Chaque dimanche, l’essentiel de l’actualité économique, politique et sociétale.

👨❤️👨 L’ouvrage d’Attal aborde la dissolution de l’Assemblée en 2024, ses ambitions présidentielles et… sa sexualité. Libération regrette : « Pas encore candidat, déjà en campagne. [L]’ancien Premier ministre en dit peu sur son programme pour 2027 et beaucoup sur sa vie. » Comment faire parler de lui ? Avec l’intelligence artificielle. Quelques jours avant la sortie du livre, le parti Renaissance a décidé de publier des visuels générés par IA.
👨💻 Un fiasco rapporté par le HuffPost : « On y voit Emma Watson, Rosalía ou encore Cristiano Ronaldo lire l’ouvrage. Ils ont tous mis cinq étoiles au nouveau livre de Gabriel Attal. C’est du moins ce que laisse croire une publication faite sur les réseaux sociaux. Mais ces avis sont entièrement fictifs. La publication utilise l’image de ces personnalités sans leur consentement et les met en scène dans une situation inventée, à des fins promotionnelles. »

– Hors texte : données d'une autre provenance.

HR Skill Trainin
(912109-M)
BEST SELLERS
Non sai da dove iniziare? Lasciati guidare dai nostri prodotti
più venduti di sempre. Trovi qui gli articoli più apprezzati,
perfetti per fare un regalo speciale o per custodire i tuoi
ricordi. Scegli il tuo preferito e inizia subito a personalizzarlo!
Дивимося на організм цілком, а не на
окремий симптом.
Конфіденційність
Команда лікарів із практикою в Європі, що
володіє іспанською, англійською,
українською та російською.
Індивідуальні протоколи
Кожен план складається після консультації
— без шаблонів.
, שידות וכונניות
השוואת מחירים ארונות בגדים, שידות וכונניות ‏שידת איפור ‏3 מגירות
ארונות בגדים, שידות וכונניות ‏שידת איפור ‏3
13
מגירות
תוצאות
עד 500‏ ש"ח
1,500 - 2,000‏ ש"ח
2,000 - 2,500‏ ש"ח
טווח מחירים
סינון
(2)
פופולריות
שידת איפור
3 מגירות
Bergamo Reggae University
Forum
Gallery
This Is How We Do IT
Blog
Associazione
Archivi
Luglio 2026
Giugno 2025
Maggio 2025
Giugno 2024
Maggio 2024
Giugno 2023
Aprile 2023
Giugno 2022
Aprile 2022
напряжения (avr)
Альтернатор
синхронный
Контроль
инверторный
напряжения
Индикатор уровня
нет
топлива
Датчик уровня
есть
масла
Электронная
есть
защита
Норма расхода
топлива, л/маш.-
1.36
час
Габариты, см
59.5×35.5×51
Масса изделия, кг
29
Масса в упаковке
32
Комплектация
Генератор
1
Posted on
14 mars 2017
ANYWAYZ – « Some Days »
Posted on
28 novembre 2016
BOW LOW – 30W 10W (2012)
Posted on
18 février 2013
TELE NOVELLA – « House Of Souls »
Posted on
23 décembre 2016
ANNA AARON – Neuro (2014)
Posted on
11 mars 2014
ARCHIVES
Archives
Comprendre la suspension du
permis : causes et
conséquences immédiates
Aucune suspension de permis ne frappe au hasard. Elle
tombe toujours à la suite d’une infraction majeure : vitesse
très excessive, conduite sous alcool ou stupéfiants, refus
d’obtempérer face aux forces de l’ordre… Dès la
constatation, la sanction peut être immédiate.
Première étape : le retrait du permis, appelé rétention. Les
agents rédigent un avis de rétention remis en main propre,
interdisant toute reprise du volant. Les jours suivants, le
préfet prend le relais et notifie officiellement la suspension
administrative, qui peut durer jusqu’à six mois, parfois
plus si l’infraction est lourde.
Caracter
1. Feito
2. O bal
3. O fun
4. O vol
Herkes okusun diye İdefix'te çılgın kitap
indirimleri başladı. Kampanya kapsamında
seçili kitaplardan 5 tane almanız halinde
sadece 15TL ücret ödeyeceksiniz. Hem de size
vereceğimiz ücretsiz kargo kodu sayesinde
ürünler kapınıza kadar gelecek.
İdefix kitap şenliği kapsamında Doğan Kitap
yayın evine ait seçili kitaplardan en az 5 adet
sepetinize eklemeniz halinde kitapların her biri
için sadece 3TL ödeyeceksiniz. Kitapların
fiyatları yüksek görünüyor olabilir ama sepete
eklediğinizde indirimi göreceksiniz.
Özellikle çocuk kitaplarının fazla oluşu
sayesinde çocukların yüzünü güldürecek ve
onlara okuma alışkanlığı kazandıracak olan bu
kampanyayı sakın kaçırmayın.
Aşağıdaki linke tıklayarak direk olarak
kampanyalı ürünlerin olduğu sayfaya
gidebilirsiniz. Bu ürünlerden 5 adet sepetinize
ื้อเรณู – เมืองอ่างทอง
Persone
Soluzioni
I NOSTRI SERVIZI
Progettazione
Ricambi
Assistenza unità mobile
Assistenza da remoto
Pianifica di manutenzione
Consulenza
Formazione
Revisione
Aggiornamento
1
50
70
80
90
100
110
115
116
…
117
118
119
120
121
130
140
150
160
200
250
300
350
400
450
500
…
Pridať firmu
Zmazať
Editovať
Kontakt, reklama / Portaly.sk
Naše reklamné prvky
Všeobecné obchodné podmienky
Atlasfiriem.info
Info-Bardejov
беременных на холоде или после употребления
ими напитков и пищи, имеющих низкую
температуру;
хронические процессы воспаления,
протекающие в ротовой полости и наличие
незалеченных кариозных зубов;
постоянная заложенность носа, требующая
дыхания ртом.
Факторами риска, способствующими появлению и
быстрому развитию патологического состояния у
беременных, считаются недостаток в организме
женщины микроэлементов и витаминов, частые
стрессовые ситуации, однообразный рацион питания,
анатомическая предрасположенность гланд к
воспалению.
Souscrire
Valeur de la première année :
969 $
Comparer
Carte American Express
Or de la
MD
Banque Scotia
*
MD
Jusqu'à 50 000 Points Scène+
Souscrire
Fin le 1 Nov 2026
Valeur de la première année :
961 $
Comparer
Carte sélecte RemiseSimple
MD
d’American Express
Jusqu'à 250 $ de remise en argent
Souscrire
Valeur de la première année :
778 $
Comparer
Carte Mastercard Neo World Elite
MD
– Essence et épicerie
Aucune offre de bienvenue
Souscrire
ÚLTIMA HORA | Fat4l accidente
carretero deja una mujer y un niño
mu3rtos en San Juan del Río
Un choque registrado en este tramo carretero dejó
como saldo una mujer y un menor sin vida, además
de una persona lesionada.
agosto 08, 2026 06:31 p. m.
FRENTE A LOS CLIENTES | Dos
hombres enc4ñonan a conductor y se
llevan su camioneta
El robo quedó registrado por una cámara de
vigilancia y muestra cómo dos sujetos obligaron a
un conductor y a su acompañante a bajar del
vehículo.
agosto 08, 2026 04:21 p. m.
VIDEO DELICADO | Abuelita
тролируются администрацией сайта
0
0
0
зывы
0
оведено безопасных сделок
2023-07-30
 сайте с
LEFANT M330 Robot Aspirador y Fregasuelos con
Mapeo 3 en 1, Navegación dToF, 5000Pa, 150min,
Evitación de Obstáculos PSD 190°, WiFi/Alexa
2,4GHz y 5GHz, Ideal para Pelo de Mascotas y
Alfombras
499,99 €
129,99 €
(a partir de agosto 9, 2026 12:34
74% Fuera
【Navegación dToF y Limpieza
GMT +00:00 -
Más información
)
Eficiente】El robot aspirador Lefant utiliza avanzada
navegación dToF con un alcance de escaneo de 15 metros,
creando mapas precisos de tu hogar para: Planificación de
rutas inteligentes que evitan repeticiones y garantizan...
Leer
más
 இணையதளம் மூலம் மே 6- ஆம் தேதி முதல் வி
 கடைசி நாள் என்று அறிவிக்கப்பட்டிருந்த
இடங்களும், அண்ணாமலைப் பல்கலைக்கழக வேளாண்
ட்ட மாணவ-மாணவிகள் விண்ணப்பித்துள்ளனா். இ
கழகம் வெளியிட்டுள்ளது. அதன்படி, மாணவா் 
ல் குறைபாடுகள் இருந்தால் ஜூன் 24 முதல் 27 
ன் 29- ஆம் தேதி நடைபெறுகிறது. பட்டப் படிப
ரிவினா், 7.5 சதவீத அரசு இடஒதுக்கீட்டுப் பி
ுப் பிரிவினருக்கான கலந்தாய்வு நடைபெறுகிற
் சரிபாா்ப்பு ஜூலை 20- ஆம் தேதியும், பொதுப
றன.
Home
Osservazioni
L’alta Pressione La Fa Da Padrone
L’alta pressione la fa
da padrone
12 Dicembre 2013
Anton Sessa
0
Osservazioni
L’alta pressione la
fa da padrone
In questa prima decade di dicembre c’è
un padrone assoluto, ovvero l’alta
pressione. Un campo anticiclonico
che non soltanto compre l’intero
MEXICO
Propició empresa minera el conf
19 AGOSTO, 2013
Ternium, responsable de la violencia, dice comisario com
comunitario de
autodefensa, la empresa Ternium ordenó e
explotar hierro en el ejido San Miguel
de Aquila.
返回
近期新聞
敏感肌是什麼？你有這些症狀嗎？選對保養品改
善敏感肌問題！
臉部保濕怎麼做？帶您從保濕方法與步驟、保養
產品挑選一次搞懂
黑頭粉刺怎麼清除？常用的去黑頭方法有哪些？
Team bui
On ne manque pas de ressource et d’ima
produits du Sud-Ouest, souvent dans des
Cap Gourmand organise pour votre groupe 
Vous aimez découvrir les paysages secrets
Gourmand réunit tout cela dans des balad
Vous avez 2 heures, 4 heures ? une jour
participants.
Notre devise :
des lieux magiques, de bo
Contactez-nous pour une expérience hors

🦄 Face à une vague de réactions hostiles, Renaissance a supprimé son post, et évoque « une erreur » : « Des jeunes militants ont envoyé des visuels parodiques sur le livre et l’équipe Web du parti a voulu les partager. » L’opération promo tourne au bad buzz. Le HuffPost : « Un mauvais signal pour Gabriel Attal, qui compte sur ce livre pour appuyer son ambition présidentielle. »
📻 Jeudi 23 avril, la matinale de France Culture sort la sulfateuse : « Les hommes politiques mentent… Et parfois, ils mentent jusque dans les titres de leurs livres. Dernier exemple en date ? Gabriel Attal. L’ancien Premier ministre publie En homme libre. Homme libre, vraiment ? Mais pas du tout. Car au même moment, il explique sur tous les plateaux qu’il a remis le couvert avec Stéphane. Absolument ! Stéphane, son ex… »
Absolument. Gabriel Attal a même donné son nom dimanche dans Sept à huit sur TF1 : Stéphane Séjourné, ancien ministre et commissaire européen, avec cette confidence : « Je suis sûr qu’il est l’amour de ma vie. »
⚔️ Sur Culture, Guillaume Erner, le présentateur en personne, plante la dernière banderille : « La question du couple est la seule question des modernes, bien plus que les prélèvements obligatoires. Il faudrait ne parler que de cela puisque l’on ne pense qu’à ça. Et à la question de savoir ce qu’il faut faire de son ex, Attal répond : « retourner avec lui. »
C’est à mon sens une mauvaise réponse, mais c’est sa liberté d’homme libre de le dire. Tout cela me fait penser à Martine Aubry, à propos de laquelle on racontait cette blague : que fait Martine Aubry de ses vieux vêtements ? Elle les porte. Que fait Gabriel Attal de son ex ? Il retourne avec lui. »
📸 Si avec ça il ne fait pas la une de Match… je n’ai rien compris.